Borat, heir of Boltok the Rapist, is a reporter from Khazikstan, sent to the US, along with his producer - Azamat Bagatov, to document American culture (under penalty of death). For those who don't know Borat (and as a way to show the before, before the after.) we first are taken to his home town of Kuczek. As a funny sidebar, this was actually filmed in a Gypsy shanty town north of Bucharest, Romania and not in Khazakstan. As a second sidebar, the things said in the town are even funnier than the subtitles. After a long, long and circumnavigating Indiana Jones-like plane ride, we arrive at JFK.

The premise of Borat is simple. A caricature simple foreigner (anti-femanist, anti-semitic, anti-gay, sexual deviant,etc) travels to another land, with all the faux pas as comedy and critique. For the magic to work certain criteria must be present. For one, the people Borat meets must not be familiar with Borat or his country. Next, the illusion of foreign documentary must be maintained. Thirdly is the air of spontaneity. For example, Borat singing the national anthem at the rodeo could have cost Sacha his life if it had lasted a few minutes longer. The actor was evacuated from the building for fear of his safety and/or a riot. At times the humor is quite physical and quite graphic. I personally could not stop laughing while others in the theater were wincing or just plain looking away.

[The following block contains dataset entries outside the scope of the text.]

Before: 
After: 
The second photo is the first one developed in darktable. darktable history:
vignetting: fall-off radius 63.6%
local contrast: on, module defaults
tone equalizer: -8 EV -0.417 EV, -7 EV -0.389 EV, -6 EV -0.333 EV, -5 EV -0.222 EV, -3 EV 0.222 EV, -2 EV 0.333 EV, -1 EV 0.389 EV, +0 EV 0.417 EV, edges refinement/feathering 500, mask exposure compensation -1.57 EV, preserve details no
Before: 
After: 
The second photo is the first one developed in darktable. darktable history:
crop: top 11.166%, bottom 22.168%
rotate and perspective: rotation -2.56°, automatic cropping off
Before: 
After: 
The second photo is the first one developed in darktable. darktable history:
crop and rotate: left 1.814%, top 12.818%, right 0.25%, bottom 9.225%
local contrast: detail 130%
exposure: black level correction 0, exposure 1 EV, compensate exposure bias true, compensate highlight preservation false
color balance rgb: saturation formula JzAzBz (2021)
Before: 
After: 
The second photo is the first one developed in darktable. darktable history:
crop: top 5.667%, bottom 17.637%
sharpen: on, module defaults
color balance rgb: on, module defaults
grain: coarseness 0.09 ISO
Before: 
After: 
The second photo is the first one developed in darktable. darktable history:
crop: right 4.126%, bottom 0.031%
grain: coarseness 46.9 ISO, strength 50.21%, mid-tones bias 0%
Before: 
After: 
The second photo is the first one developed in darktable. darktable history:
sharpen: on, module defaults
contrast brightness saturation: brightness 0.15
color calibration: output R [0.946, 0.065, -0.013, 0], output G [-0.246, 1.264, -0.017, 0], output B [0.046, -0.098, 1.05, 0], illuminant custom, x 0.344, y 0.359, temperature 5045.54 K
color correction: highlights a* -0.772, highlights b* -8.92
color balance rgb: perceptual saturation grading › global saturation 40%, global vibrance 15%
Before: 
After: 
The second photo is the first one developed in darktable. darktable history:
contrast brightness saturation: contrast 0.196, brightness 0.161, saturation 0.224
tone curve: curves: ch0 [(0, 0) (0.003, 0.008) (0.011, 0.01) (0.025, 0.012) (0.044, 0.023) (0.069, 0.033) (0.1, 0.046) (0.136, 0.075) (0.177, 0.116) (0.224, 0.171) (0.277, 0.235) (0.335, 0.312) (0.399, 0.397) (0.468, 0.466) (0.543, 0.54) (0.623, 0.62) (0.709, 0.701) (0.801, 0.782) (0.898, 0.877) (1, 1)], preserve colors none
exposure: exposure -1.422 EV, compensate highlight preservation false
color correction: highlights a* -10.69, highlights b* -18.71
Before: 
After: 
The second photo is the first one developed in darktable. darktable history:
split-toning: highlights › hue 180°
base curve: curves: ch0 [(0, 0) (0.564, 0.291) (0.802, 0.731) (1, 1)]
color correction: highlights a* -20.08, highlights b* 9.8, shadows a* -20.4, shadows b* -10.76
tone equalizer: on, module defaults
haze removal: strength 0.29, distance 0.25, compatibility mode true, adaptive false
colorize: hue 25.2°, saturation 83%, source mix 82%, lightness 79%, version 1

You know you have made something meaningful when you upset people. If no one is upset, it means that it is universally acceptable or not important enough to justify a meaningful contradiction. This movie has upset a lot of people and with good reason. Borat instigates and often the second party fills in all the graphic and quite colorful, unscripted, personal nuances. It isn't that Borat is critiquing Khazakstan or the third world (which of course he is to an extent). He is criticizing our culture through our biased perceptions of "foreigners" and through our own instigation.

The movie reminds me of John Wilmot's Sodom, in terms of open critique, except without the monarch. Sic semper tyrannis, or something. The only problem I had was with all the previews and show appearances. A lot of the jokes could be seen there prior to ever setting foot within a theater. Even with all this "hype" I highly enjoyed this movie and I recommend it to others. Now to dust off those G Ali DVDs until the next movie or until the DVD of this comes out.